Exercise |
Reproduce verbatim the part of the material that runs from its first line through the line containing "title 1.1 Qu'est", including both ends.

## START Dataset records

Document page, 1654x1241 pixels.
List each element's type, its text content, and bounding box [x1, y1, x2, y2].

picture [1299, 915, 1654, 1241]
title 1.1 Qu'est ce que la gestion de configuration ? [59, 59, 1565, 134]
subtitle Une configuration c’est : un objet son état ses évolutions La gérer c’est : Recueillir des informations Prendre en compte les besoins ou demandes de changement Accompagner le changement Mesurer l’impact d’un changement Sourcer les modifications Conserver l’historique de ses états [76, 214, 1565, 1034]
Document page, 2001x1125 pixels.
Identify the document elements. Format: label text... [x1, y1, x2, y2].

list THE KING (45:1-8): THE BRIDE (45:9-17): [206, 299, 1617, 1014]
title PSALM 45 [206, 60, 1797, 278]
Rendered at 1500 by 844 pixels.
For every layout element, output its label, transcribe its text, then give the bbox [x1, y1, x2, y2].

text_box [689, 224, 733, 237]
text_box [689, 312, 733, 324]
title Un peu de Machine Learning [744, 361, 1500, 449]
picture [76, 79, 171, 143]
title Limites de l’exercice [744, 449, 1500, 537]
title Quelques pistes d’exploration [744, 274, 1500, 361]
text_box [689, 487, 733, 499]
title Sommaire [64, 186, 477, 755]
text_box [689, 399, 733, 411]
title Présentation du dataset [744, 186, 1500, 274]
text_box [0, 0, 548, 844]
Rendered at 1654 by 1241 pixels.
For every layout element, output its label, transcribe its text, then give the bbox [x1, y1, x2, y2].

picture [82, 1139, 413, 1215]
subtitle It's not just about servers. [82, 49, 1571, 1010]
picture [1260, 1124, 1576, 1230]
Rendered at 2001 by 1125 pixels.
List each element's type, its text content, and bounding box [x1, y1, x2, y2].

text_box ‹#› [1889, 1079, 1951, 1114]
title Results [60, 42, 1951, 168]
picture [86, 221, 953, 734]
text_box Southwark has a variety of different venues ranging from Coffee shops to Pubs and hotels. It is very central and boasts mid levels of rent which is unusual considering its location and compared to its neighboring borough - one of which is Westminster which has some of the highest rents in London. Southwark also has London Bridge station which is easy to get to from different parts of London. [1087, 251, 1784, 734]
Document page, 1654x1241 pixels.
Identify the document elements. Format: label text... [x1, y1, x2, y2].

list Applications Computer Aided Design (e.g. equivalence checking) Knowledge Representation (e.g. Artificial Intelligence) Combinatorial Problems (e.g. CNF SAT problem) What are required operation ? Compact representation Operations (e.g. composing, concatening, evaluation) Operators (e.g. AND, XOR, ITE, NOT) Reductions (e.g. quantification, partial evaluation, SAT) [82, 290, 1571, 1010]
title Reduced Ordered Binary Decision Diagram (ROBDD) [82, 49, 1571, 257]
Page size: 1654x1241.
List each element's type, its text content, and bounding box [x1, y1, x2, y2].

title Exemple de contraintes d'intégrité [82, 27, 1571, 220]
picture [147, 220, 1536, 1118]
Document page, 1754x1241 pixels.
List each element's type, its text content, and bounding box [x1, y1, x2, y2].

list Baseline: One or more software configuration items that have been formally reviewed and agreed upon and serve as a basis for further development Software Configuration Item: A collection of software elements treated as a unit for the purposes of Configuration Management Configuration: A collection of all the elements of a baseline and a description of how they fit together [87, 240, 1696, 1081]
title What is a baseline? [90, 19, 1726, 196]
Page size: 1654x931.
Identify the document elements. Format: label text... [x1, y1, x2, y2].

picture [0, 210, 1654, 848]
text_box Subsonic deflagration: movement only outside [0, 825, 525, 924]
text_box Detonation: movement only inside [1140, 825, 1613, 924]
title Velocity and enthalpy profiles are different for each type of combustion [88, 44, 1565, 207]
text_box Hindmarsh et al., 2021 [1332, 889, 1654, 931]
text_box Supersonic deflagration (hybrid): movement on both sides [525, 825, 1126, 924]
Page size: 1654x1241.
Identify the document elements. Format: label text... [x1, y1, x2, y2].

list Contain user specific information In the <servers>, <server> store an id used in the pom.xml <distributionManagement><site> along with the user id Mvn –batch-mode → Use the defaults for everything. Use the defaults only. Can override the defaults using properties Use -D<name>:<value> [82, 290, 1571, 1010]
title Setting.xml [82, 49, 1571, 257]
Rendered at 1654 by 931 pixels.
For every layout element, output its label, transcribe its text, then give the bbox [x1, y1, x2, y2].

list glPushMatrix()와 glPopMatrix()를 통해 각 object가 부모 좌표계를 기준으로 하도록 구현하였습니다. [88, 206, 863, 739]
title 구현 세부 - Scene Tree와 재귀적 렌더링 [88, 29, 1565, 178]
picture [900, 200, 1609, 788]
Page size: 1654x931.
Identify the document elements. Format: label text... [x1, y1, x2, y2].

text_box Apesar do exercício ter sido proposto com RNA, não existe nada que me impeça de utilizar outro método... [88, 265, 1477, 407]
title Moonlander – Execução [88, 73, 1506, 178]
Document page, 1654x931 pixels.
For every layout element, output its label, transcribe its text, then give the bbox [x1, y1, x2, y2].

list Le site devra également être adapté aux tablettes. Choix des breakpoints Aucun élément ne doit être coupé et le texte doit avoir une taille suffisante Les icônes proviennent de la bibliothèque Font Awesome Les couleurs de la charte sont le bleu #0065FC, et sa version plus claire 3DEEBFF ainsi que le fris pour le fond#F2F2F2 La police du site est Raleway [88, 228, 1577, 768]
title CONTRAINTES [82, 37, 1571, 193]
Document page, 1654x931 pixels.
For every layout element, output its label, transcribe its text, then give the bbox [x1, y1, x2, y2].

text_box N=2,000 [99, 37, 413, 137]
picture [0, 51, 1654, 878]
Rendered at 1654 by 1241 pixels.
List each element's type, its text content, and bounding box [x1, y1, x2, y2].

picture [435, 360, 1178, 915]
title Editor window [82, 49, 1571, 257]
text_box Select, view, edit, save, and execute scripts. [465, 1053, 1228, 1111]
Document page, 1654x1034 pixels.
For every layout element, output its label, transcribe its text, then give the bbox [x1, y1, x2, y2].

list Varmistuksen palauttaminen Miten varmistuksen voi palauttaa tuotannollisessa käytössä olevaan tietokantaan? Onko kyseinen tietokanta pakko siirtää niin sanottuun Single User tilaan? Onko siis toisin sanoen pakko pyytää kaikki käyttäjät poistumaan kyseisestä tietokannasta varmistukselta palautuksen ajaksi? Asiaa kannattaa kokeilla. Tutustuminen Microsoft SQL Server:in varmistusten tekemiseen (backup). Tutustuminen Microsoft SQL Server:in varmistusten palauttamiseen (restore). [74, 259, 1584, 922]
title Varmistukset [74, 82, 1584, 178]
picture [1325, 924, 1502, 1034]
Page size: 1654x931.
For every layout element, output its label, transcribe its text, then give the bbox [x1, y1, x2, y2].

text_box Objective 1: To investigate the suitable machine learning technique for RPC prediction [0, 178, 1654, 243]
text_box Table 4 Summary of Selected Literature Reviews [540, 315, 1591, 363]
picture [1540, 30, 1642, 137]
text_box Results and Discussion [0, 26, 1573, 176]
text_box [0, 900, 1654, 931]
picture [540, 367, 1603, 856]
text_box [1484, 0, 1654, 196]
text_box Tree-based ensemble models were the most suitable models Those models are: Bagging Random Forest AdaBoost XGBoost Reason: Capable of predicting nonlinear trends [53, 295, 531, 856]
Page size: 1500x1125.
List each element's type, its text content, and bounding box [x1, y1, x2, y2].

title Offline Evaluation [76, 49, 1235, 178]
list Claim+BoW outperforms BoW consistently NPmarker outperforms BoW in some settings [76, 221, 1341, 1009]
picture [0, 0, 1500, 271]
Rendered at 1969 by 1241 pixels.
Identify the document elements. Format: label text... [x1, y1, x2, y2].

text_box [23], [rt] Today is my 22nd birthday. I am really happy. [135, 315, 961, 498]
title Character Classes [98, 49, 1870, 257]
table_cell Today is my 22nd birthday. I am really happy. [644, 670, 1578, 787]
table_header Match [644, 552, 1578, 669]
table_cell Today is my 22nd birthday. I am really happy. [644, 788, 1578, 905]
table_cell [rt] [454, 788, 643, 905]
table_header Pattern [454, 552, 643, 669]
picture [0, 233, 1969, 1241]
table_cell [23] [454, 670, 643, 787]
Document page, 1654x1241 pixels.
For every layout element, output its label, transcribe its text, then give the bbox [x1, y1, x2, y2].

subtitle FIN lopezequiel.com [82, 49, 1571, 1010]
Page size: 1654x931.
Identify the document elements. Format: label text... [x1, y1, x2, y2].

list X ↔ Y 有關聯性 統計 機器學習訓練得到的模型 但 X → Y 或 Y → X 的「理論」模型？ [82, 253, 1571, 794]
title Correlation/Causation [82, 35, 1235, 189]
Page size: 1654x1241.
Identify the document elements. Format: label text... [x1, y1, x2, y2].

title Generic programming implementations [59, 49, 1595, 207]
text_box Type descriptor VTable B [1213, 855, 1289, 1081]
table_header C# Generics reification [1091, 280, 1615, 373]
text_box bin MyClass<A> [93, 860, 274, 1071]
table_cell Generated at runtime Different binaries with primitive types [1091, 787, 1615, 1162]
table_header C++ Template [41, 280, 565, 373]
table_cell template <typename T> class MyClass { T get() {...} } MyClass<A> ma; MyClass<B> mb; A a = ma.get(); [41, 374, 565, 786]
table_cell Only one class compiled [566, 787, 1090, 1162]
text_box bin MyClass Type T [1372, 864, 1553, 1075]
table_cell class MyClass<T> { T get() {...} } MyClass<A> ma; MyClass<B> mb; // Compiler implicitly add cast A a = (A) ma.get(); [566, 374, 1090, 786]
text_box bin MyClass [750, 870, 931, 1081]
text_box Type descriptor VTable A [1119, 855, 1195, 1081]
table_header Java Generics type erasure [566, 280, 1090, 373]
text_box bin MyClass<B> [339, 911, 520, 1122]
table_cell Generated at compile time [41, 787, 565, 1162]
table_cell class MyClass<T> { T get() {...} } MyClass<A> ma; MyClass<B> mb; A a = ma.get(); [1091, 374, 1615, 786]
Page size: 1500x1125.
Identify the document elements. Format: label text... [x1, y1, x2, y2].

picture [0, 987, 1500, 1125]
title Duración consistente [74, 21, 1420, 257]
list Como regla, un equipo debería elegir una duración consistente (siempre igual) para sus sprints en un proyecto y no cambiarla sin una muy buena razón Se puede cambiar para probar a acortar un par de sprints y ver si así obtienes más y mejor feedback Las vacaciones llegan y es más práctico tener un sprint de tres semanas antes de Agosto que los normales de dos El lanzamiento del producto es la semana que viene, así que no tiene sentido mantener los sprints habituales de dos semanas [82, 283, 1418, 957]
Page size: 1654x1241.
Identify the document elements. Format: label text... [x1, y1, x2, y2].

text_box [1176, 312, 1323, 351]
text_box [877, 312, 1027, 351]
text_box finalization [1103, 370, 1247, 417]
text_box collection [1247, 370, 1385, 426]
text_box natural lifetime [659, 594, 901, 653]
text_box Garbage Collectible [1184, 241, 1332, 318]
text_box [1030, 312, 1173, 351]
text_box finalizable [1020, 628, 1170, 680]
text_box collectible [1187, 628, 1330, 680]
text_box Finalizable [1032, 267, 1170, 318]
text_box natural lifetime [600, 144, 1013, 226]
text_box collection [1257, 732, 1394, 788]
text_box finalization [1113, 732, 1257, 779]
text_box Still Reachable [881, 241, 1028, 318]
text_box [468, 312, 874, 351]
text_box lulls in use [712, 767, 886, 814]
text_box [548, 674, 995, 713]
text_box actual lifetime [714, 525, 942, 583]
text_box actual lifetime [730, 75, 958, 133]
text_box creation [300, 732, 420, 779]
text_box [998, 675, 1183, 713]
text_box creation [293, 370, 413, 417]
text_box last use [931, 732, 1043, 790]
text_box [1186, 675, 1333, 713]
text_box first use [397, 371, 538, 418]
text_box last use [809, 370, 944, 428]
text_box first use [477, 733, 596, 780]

## END Dataset records

Completed task |
Document page, 1654x1241 pixels.
List each element's type, its text content, and bounding box [x1, y1, x2, y2].

picture [1299, 915, 1654, 1241]
title 1.1 Qu'est ce que la gestion de configuration ? [59, 59, 1565, 134]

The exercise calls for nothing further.